### Set exercise
Count how many of the lines below contain the string "pose" with case matching exactly, and reply with the number only.

# Records for the task start

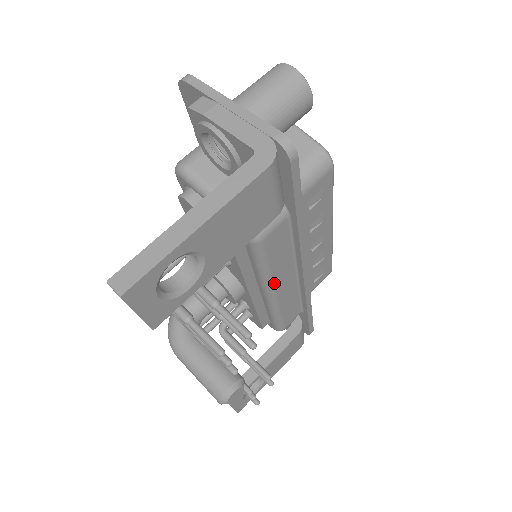
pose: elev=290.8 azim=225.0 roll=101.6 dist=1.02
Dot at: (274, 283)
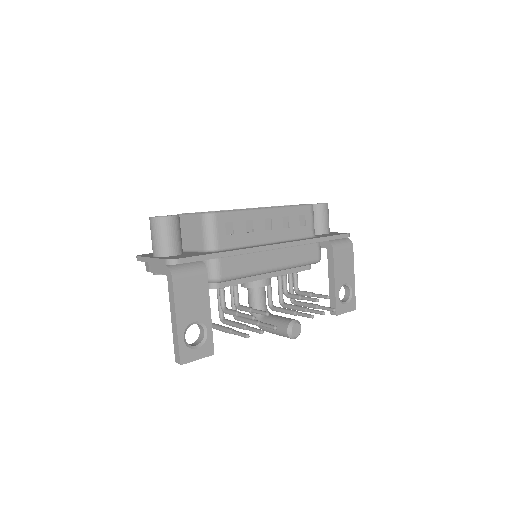
Dot at: (264, 269)
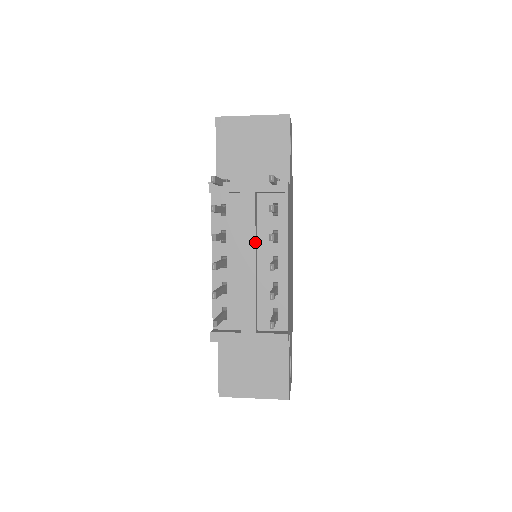
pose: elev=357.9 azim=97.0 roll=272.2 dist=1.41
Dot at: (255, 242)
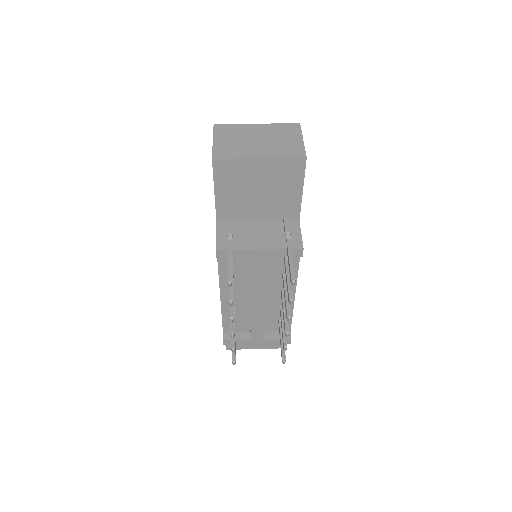
Dot at: occluded
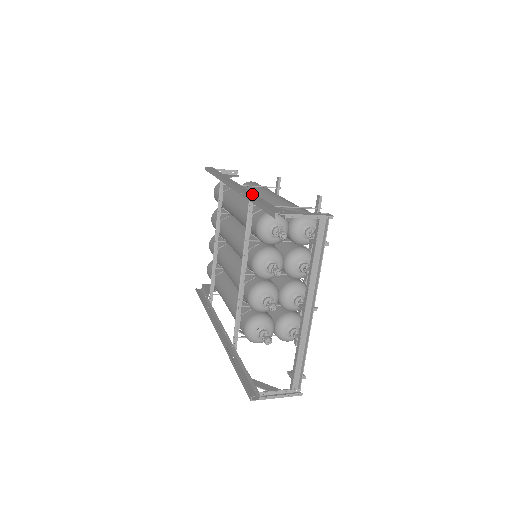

# Records for the task end

### Exercise result
2